[Plain-text engineering files]

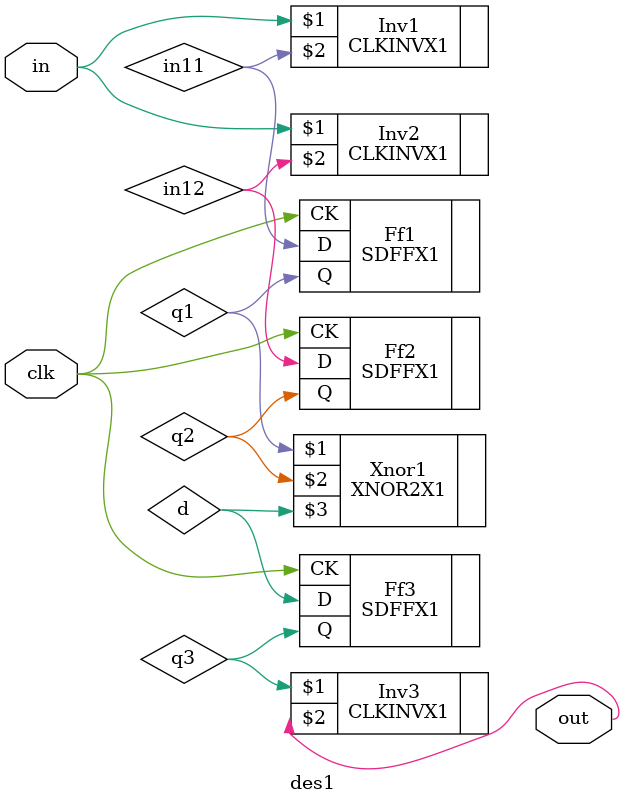
<source format=v>
/* Generated by Yosys 0.11+10 (git sha1 4871d8f19, clang 6.0.0-1ubuntu2 -fPIC -Os) */

(* top =  1  *)
(* src = "des1.v:1.1-23.10" *)
module des1(in, clk, out);
  (* src = "des1.v:1.29-1.32" *)
  input clk;
  (* src = "des1.v:9.46-9.47" *)
  wire d;
  (* src = "des1.v:1.19-1.21" *)
  input in;
  (* src = "des1.v:9.6-9.10" *)
  wire in11;
  (* src = "des1.v:9.17-9.21" *)
  wire in12;
  (* src = "des1.v:1.41-1.44" *)
  output out;
  (* src = "des1.v:9.28-9.30" *)
  wire q1;
  (* src = "des1.v:9.37-9.39" *)
  wire q2;
  (* src = "des1.v:9.54-9.56" *)
  wire q3;
  (* module_not_derived = 32'd1 *)
  (* src = "des1.v:14.8-14.39" *)
  SDFFX1 Ff1 (
    .CK(clk),
    .D(in11),
    .Q(q1)
  );
  (* module_not_derived = 32'd1 *)
  (* src = "des1.v:15.8-15.39" *)
  SDFFX1 Ff2 (
    .CK(clk),
    .D(in12),
    .Q(q2)
  );
  (* module_not_derived = 32'd1 *)
  (* src = "des1.v:18.8-18.36" *)
  SDFFX1 Ff3 (
    .CK(clk),
    .D(d),
    .Q(q3)
  );
  (* module_not_derived = 32'd1 *)
  (* src = "des1.v:11.10-11.24" *)
  CLKINVX1 Inv1 (
    in,
    in11
  );
  (* module_not_derived = 32'd1 *)
  (* src = "des1.v:12.10-12.24" *)
  CLKINVX1 Inv2 (
    in,
    in12
  );
  (* module_not_derived = 32'd1 *)
  (* src = "des1.v:20.10-20.23" *)
  CLKINVX1 Inv3 (
    q3,
    out
  );
  (* module_not_derived = 32'd1 *)
  (* src = "des1.v:17.9-17.23" *)
  XNOR2X1 Xnor1 (
    q1,
    q2,
    d
  );
endmodule

</source>
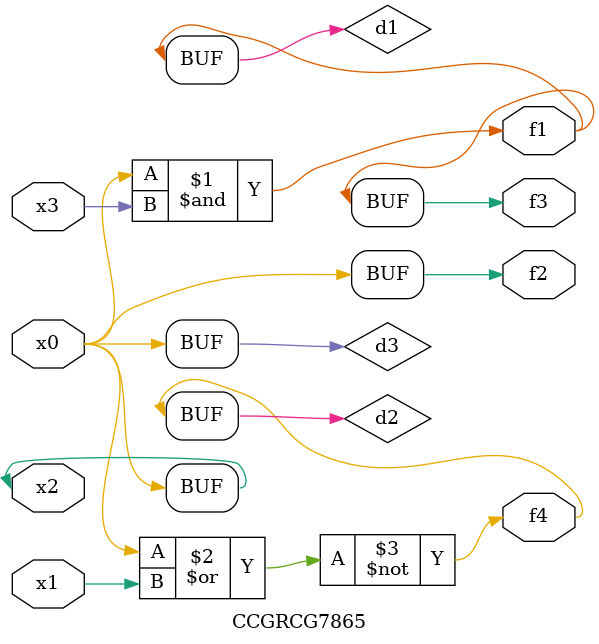
<source format=v>
module CCGRCG7865(
	input x0, x1, x2, x3,
	output f1, f2, f3, f4
);

	wire d1, d2, d3;

	and (d1, x2, x3);
	nor (d2, x0, x1);
	buf (d3, x0, x2);
	assign f1 = d1;
	assign f2 = d3;
	assign f3 = d1;
	assign f4 = d2;
endmodule

</source>
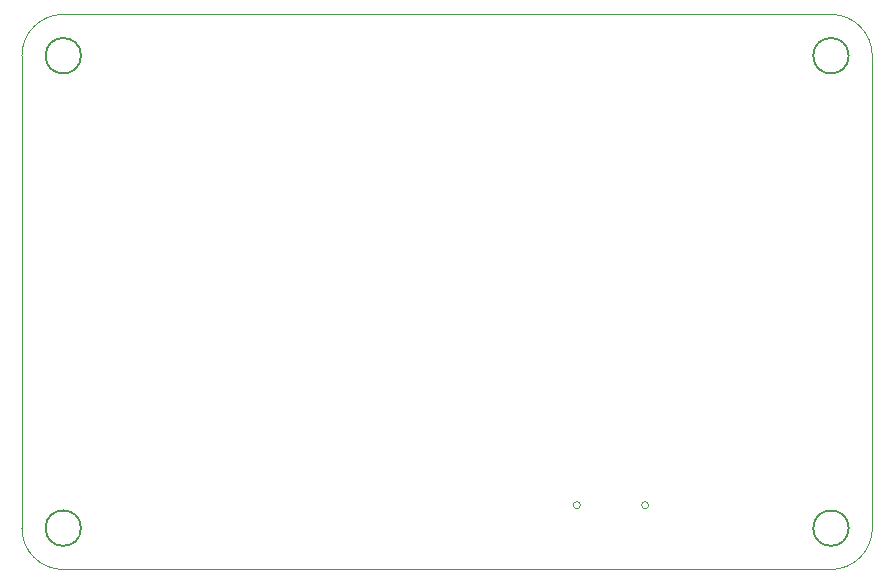
<source format=gbr>
%TF.GenerationSoftware,KiCad,Pcbnew,7.0.2*%
%TF.CreationDate,2023-10-03T18:08:59-04:00*%
%TF.ProjectId,mini_motor_go_V1_rev2,6d696e69-5f6d-46f7-946f-725f676f5f56,rev?*%
%TF.SameCoordinates,Original*%
%TF.FileFunction,Profile,NP*%
%FSLAX46Y46*%
G04 Gerber Fmt 4.6, Leading zero omitted, Abs format (unit mm)*
G04 Created by KiCad (PCBNEW 7.0.2) date 2023-10-03 18:08:59*
%MOMM*%
%LPD*%
G01*
G04 APERTURE LIST*
%TA.AperFunction,Profile*%
%ADD10C,0.100000*%
%TD*%
%TA.AperFunction,Profile*%
%ADD11C,0.200000*%
%TD*%
%TA.AperFunction,Profile*%
%ADD12C,0.010000*%
%TD*%
G04 APERTURE END LIST*
D10*
X118000000Y-96500000D02*
X170540000Y-96500000D01*
X114500000Y-93000000D02*
G75*
G03*
X118000000Y-96500000I3500000J0D01*
G01*
X114500000Y-53000000D02*
X114500000Y-93000000D01*
X118000000Y-49500000D02*
G75*
G03*
X114500000Y-53000000I0J-3500000D01*
G01*
X186500000Y-53000000D02*
G75*
G03*
X183000000Y-49500000I-3500000J0D01*
G01*
X182990000Y-96500000D02*
G75*
G03*
X186510000Y-92980000I0J3520000D01*
G01*
X186500000Y-53000000D02*
X186510000Y-92980000D01*
X118000000Y-49500000D02*
X183000000Y-49500000D01*
D11*
X119500000Y-93000000D02*
G75*
G03*
X119500000Y-93000000I-1500000J0D01*
G01*
X184500000Y-93000000D02*
G75*
G03*
X184500000Y-93000000I-1500000J0D01*
G01*
X184500000Y-53000000D02*
G75*
G03*
X184500000Y-53000000I-1500000J0D01*
G01*
D10*
X182981600Y-96500000D02*
X170540000Y-96500000D01*
D11*
X119500000Y-53000000D02*
G75*
G03*
X119500000Y-53000000I-1500000J0D01*
G01*
D12*
%TO.C,J11*%
X167560000Y-91050000D02*
G75*
G03*
X167560000Y-91050000I-300000J0D01*
G01*
X161783383Y-91048935D02*
G75*
G03*
X161783383Y-91048935I-300000J0D01*
G01*
%TD*%
M02*

</source>
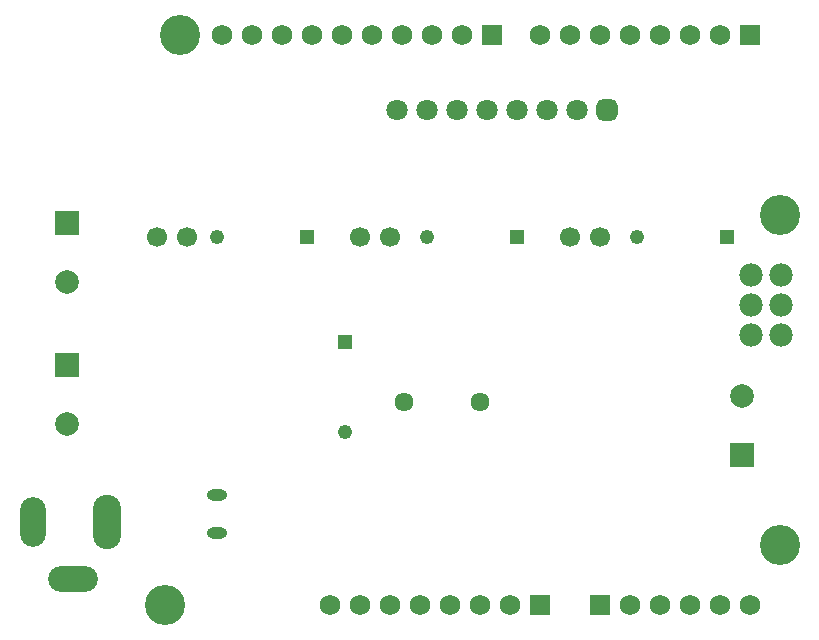
<source format=gbs>
G04*
G04 #@! TF.GenerationSoftware,Altium Limited,Altium Designer,22.5.1 (42)*
G04*
G04 Layer_Color=16711935*
%FSLAX42Y42*%
%MOMM*%
G71*
G04*
G04 #@! TF.SameCoordinates,8F982C1A-2937-4736-9447-CD7387795ED9*
G04*
G04*
G04 #@! TF.FilePolarity,Negative*
G04*
G01*
G75*
%ADD17C,2.00*%
%ADD18R,2.00X2.00*%
%ADD19O,2.20X4.20*%
%ADD20O,4.20X2.20*%
%ADD21O,2.40X4.60*%
%ADD22C,1.80*%
G04:AMPARAMS|DCode=23|XSize=1.8mm|YSize=1.8mm|CornerRadius=0.5mm|HoleSize=0mm|Usage=FLASHONLY|Rotation=180.000|XOffset=0mm|YOffset=0mm|HoleType=Round|Shape=RoundedRectangle|*
%AMROUNDEDRECTD23*
21,1,1.80,0.80,0,0,180.0*
21,1,0.80,1.80,0,0,180.0*
1,1,1.00,-0.40,0.40*
1,1,1.00,0.40,0.40*
1,1,1.00,0.40,-0.40*
1,1,1.00,-0.40,-0.40*
%
%ADD23ROUNDEDRECTD23*%
%ADD24R,1.24X1.24*%
%ADD25C,1.24*%
%ADD26R,1.24X1.24*%
%ADD27C,1.70*%
%ADD28O,1.73X0.97*%
%ADD29C,1.61*%
%ADD30C,1.98*%
%ADD31C,1.73*%
%ADD32R,1.73X1.73*%
%ADD33C,3.40*%
D17*
X6287Y2024D02*
D03*
X572Y2988D02*
D03*
Y1782D02*
D03*
D18*
X6287Y1524D02*
D03*
X572Y3488D02*
D03*
Y2282D02*
D03*
D19*
X279Y952D02*
D03*
D20*
X619Y473D02*
D03*
D21*
X909Y952D02*
D03*
D22*
X3365Y4445D02*
D03*
X3619D02*
D03*
X4128D02*
D03*
X4635D02*
D03*
X4890D02*
D03*
X4381D02*
D03*
X3874D02*
D03*
D23*
X5144D02*
D03*
D24*
X2921Y2476D02*
D03*
D25*
Y1715D02*
D03*
X1842Y3365D02*
D03*
X5397D02*
D03*
X3619D02*
D03*
D26*
X2603D02*
D03*
X6160D02*
D03*
X4381D02*
D03*
D27*
X3302D02*
D03*
X3048D02*
D03*
X1588D02*
D03*
X1334D02*
D03*
X5080D02*
D03*
X4826D02*
D03*
D28*
X1842Y864D02*
D03*
Y1181D02*
D03*
D29*
X4071Y1968D02*
D03*
X3422D02*
D03*
D30*
X6618Y2535D02*
D03*
X6364D02*
D03*
X6618Y2789D02*
D03*
X6364D02*
D03*
X6618Y3043D02*
D03*
X6364D02*
D03*
D31*
X4064Y254D02*
D03*
X4318D02*
D03*
X2794D02*
D03*
X3048D02*
D03*
X3302D02*
D03*
X3556D02*
D03*
X3810D02*
D03*
X5842Y5080D02*
D03*
X6096D02*
D03*
X4572D02*
D03*
X4826D02*
D03*
X5080D02*
D03*
X5334D02*
D03*
X5588D02*
D03*
X1880D02*
D03*
X2134D02*
D03*
X2388D02*
D03*
X2642D02*
D03*
X2896D02*
D03*
X3150D02*
D03*
X3404D02*
D03*
X3658D02*
D03*
X3912D02*
D03*
X6350Y254D02*
D03*
X6096D02*
D03*
X5842D02*
D03*
X5588D02*
D03*
X5334D02*
D03*
D32*
X4572D02*
D03*
X6350Y5080D02*
D03*
X4166D02*
D03*
X5080Y254D02*
D03*
D33*
X1524Y5080D02*
D03*
X1397Y254D02*
D03*
X6604Y3556D02*
D03*
Y762D02*
D03*
M02*

</source>
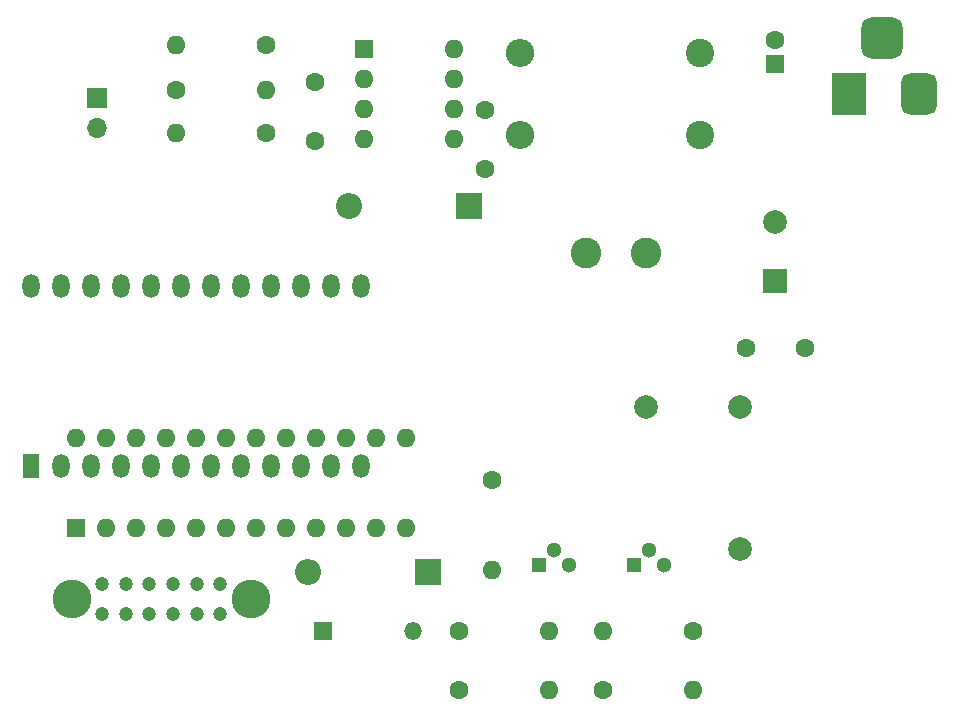
<source format=gbr>
%TF.GenerationSoftware,KiCad,Pcbnew,(6.0.4)*%
%TF.CreationDate,2022-04-20T16:37:51+09:00*%
%TF.ProjectId,KiCad,4b694361-642e-46b6-9963-61645f706362,rev?*%
%TF.SameCoordinates,Original*%
%TF.FileFunction,Soldermask,Bot*%
%TF.FilePolarity,Negative*%
%FSLAX46Y46*%
G04 Gerber Fmt 4.6, Leading zero omitted, Abs format (unit mm)*
G04 Created by KiCad (PCBNEW (6.0.4)) date 2022-04-20 16:37:51*
%MOMM*%
%LPD*%
G01*
G04 APERTURE LIST*
G04 Aperture macros list*
%AMRoundRect*
0 Rectangle with rounded corners*
0 $1 Rounding radius*
0 $2 $3 $4 $5 $6 $7 $8 $9 X,Y pos of 4 corners*
0 Add a 4 corners polygon primitive as box body*
4,1,4,$2,$3,$4,$5,$6,$7,$8,$9,$2,$3,0*
0 Add four circle primitives for the rounded corners*
1,1,$1+$1,$2,$3*
1,1,$1+$1,$4,$5*
1,1,$1+$1,$6,$7*
1,1,$1+$1,$8,$9*
0 Add four rect primitives between the rounded corners*
20,1,$1+$1,$2,$3,$4,$5,0*
20,1,$1+$1,$4,$5,$6,$7,0*
20,1,$1+$1,$6,$7,$8,$9,0*
20,1,$1+$1,$8,$9,$2,$3,0*%
G04 Aperture macros list end*
%ADD10R,1.600000X1.600000*%
%ADD11C,1.600000*%
%ADD12O,1.600000X1.600000*%
%ADD13C,2.400000*%
%ADD14O,2.400000X2.400000*%
%ADD15R,2.000000X2.000000*%
%ADD16C,2.000000*%
%ADD17R,1.300000X1.300000*%
%ADD18C,1.300000*%
%ADD19R,2.200000X2.200000*%
%ADD20O,2.200000X2.200000*%
%ADD21C,1.200000*%
%ADD22C,3.285000*%
%ADD23R,1.440000X2.000000*%
%ADD24O,1.440000X2.000000*%
%ADD25R,3.000000X3.600000*%
%ADD26RoundRect,0.750000X0.750000X1.000000X-0.750000X1.000000X-0.750000X-1.000000X0.750000X-1.000000X0*%
%ADD27RoundRect,0.875000X0.875000X0.875000X-0.875000X0.875000X-0.875000X-0.875000X0.875000X-0.875000X0*%
%ADD28C,2.600000*%
%ADD29R,1.500000X1.500000*%
%ADD30O,1.500000X1.500000*%
%ADD31R,1.700000X1.700000*%
%ADD32O,1.700000X1.700000*%
G04 APERTURE END LIST*
D10*
%TO.C,C2*%
X180000000Y-62955113D03*
D11*
X180000000Y-60955113D03*
%TD*%
%TO.C,R7*%
X165390000Y-116000000D03*
D12*
X173010000Y-116000000D03*
%TD*%
D13*
%TO.C,R1*%
X173620000Y-62000000D03*
D14*
X158380000Y-62000000D03*
%TD*%
D15*
%TO.C,C4*%
X180000000Y-81367677D03*
D16*
X180000000Y-76367677D03*
%TD*%
D17*
%TO.C,Q2*%
X160000000Y-105360000D03*
D18*
X161270000Y-104090000D03*
X162540000Y-105360000D03*
%TD*%
D11*
%TO.C,C5*%
X141000000Y-64500000D03*
X141000000Y-69500000D03*
%TD*%
%TO.C,R6*%
X173000000Y-111000000D03*
D12*
X165380000Y-111000000D03*
%TD*%
D11*
%TO.C,C3*%
X182500000Y-87000000D03*
X177500000Y-87000000D03*
%TD*%
D16*
%TO.C,TP3*%
X169000000Y-92000000D03*
%TD*%
D17*
%TO.C,Q1*%
X168000000Y-105360000D03*
D18*
X169270000Y-104090000D03*
X170540000Y-105360000D03*
%TD*%
D11*
%TO.C,R8*%
X153190000Y-111000000D03*
D12*
X160810000Y-111000000D03*
%TD*%
D11*
%TO.C,R3*%
X136906000Y-61334000D03*
D12*
X129286000Y-61334000D03*
%TD*%
D19*
%TO.C,D1*%
X154080000Y-75000000D03*
D20*
X143920000Y-75000000D03*
%TD*%
D11*
%TO.C,R5*%
X136906000Y-68834000D03*
D12*
X129286000Y-68834000D03*
%TD*%
D21*
%TO.C,SW1*%
X133000000Y-107010200D03*
X131000000Y-107010200D03*
X129000000Y-107010200D03*
X127000000Y-107010200D03*
X125000000Y-107010200D03*
X123000000Y-107010200D03*
X123000000Y-109510200D03*
X125000000Y-109510200D03*
X127000000Y-109510200D03*
X129000000Y-109510200D03*
X131000000Y-109510200D03*
X133000000Y-109510200D03*
D22*
X135555000Y-108260200D03*
X120445000Y-108260200D03*
%TD*%
D11*
%TO.C,R10*%
X156000000Y-98190000D03*
D12*
X156000000Y-105810000D03*
%TD*%
D13*
%TO.C,R2*%
X173620000Y-69000000D03*
D14*
X158380000Y-69000000D03*
%TD*%
D16*
%TO.C,TP1*%
X177000000Y-92000000D03*
%TD*%
D23*
%TO.C,J3*%
X117000000Y-97000000D03*
D24*
X119540000Y-97000000D03*
X122080000Y-97000000D03*
X124620000Y-97000000D03*
X127160000Y-97000000D03*
X129700000Y-97000000D03*
X132240000Y-97000000D03*
X134780000Y-97000000D03*
X137320000Y-97000000D03*
X139860000Y-97000000D03*
X142400000Y-97000000D03*
X144940000Y-97000000D03*
X144940000Y-81760000D03*
X142400000Y-81760000D03*
X139860000Y-81760000D03*
X137320000Y-81760000D03*
X134780000Y-81760000D03*
X132240000Y-81760000D03*
X129700000Y-81760000D03*
X127160000Y-81760000D03*
X124620000Y-81760000D03*
X122080000Y-81760000D03*
X119540000Y-81760000D03*
X117000000Y-81760000D03*
%TD*%
D11*
%TO.C,R4*%
X129223500Y-65126500D03*
D12*
X136843500Y-65126500D03*
%TD*%
D11*
%TO.C,R9*%
X153190000Y-116000000D03*
D12*
X160810000Y-116000000D03*
%TD*%
D25*
%TO.C,J1*%
X186187500Y-65457500D03*
D26*
X192187500Y-65457500D03*
D27*
X188987500Y-60757500D03*
%TD*%
D11*
%TO.C,C1*%
X155422600Y-66867400D03*
X155422600Y-71867400D03*
%TD*%
D16*
%TO.C,TP2*%
X177000000Y-104000000D03*
%TD*%
D28*
%TO.C,L1*%
X169000000Y-79000000D03*
X164000000Y-79000000D03*
%TD*%
D29*
%TO.C,D2*%
X141685000Y-111000000D03*
D30*
X149305000Y-111000000D03*
%TD*%
D10*
%TO.C,J2*%
X120772000Y-102250400D03*
D12*
X123312000Y-102250400D03*
X125852000Y-102250400D03*
X128392000Y-102250400D03*
X130932000Y-102250400D03*
X133472000Y-102250400D03*
X136012000Y-102250400D03*
X138552000Y-102250400D03*
X141092000Y-102250400D03*
X143632000Y-102250400D03*
X146172000Y-102250400D03*
X148712000Y-102250400D03*
X148712000Y-94630400D03*
X146172000Y-94630400D03*
X143632000Y-94630400D03*
X141092000Y-94630400D03*
X138552000Y-94630400D03*
X136012000Y-94630400D03*
X133472000Y-94630400D03*
X130932000Y-94630400D03*
X128392000Y-94630400D03*
X125852000Y-94630400D03*
X123312000Y-94630400D03*
X120772000Y-94630400D03*
%TD*%
D31*
%TO.C,JP1*%
X122533500Y-65834000D03*
D32*
X122533500Y-68374000D03*
%TD*%
D10*
%TO.C,U1*%
X145200000Y-61700000D03*
D12*
X145200000Y-64240000D03*
X145200000Y-66780000D03*
X145200000Y-69320000D03*
X152820000Y-69320000D03*
X152820000Y-66780000D03*
X152820000Y-64240000D03*
X152820000Y-61700000D03*
%TD*%
D19*
%TO.C,D3*%
X150580000Y-106000000D03*
D20*
X140420000Y-106000000D03*
%TD*%
M02*

</source>
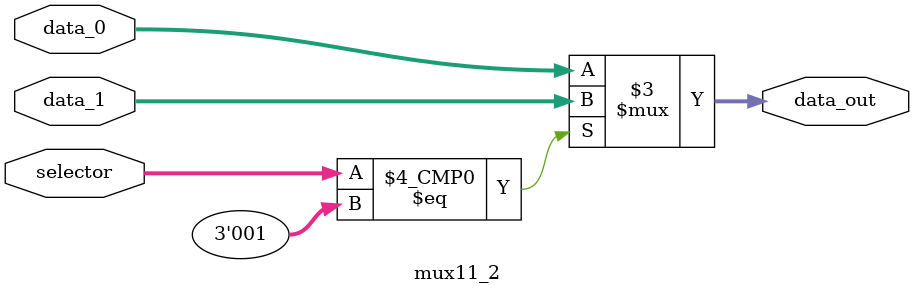
<source format=v>
module mux11_2 (
    input wire [2:0] selector,
    input wire [31:0] data_0,
    input wire [31:0] data_1,
    output reg [31:0] data_out
);

   always @(selector) begin
        case(selector)
            3'b000: data_out = data_0;
            3'b001: data_out = data_1;
            default: data_out = data_0;    
        endcase
    end

endmodule
</source>
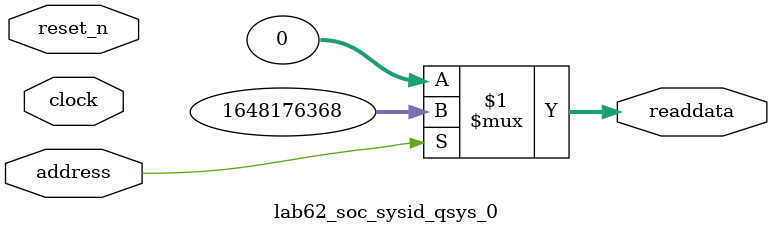
<source format=v>



// synthesis translate_off
`timescale 1ns / 1ps
// synthesis translate_on

// turn off superfluous verilog processor warnings 
// altera message_level Level1 
// altera message_off 10034 10035 10036 10037 10230 10240 10030 

module lab62_soc_sysid_qsys_0 (
               // inputs:
                address,
                clock,
                reset_n,

               // outputs:
                readdata
             )
;

  output  [ 31: 0] readdata;
  input            address;
  input            clock;
  input            reset_n;

  wire    [ 31: 0] readdata;
  //control_slave, which is an e_avalon_slave
  assign readdata = address ? 1648176368 : 0;

endmodule



</source>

◆ TASK BRIEF: Using the records above, restate word for word the lines from the one with "X127160000Y-97000000D03*" through the one with "X119540000Y-81760000D03*", both included.

◆ EXERCISE OUTPUT:
X127160000Y-97000000D03*
X129700000Y-97000000D03*
X132240000Y-97000000D03*
X134780000Y-97000000D03*
X137320000Y-97000000D03*
X139860000Y-97000000D03*
X142400000Y-97000000D03*
X144940000Y-97000000D03*
X144940000Y-81760000D03*
X142400000Y-81760000D03*
X139860000Y-81760000D03*
X137320000Y-81760000D03*
X134780000Y-81760000D03*
X132240000Y-81760000D03*
X129700000Y-81760000D03*
X127160000Y-81760000D03*
X124620000Y-81760000D03*
X122080000Y-81760000D03*
X119540000Y-81760000D03*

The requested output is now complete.